In 1516, he returned to Florence as Pope Leo X commissioned him to decorate the facade of San Lorenzo, a work that remained incomplete. However, while there, he created the plans of the Laurentian Library and the Medicean Chapel or New Sacristy, which housed the tombs of Giuliano and Lorenzo de ‘Medici, for which he chiseled the statues of La Aurora and the Twilight and The Night and the day.
In 1534, Michelangelo settled down definitively in Rome, where he made The Final Judgment, in the Sistine Chapel, and supervised the works of St. Peter’s Basilica, essentially modifying his plans, and outlined the dome as his work.

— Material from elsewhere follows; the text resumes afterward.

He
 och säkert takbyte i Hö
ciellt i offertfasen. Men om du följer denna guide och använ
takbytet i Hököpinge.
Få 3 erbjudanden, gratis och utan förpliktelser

He also designed the Capitol Stairway and the Palace of the Conservatives.
The fame of Michelangelo reached the highest point in the last years of his life, after being appointed the head of the Academy of Drawing in Florence. Michelangelo was known by a skill called terribilitá, which denotes aspects such as physical rigor, emotional intensity and the creative enthusiasm present in his works.
Miguel Ángel is usually recognized as the greatest figure of the Italian Renaissance. He is defined as the master of the sublime, of the grandiose effects. Qualities that cover his work from beginning to end and that prevailed decisively in the artistic currents of the sixteenth century, both for his classicism and his complexity.
His career lasted about seventy years, and during this time he cultivated painting, sculpture, and architecture, obtaining exceptional results in each of these artistic aspects. His colleagues saw in Michelangelo’s work an “essence” to which the greatness of his genius is attributed, persistent in all his works, which gave them his greatness and his unique personal stamp.
“The greatest danger for most of us is not that our goal is too high and we do not reach it, but that it is too low and we get it.” Miguel Ángel
Without the presence of this genius, humanity would have been deprived of the sublime forms of the baroque. In Michelangelo’s work, the desire for immortality is expressed for an immanent reason: it is beautiful. This statement acquires its full meaning by admiring the Sistine Chapel, the figure of Moses or the slenderness of David. Miguel Ángel practiced art as a vow: he deprived himself of earthly pleasures and dedicated himself completely to his art.
Although the recognition of their peers was petty on almost every occasion, today the Sistine Chapel is a place of pilgrimage for millions of people around the world who, dazzled by the paintings that the genius made in his vault, are enchanted by what he created. We can say that in art there is a before and after Michelangelo. The figure of Michelangelo exceeds normal conventions by far.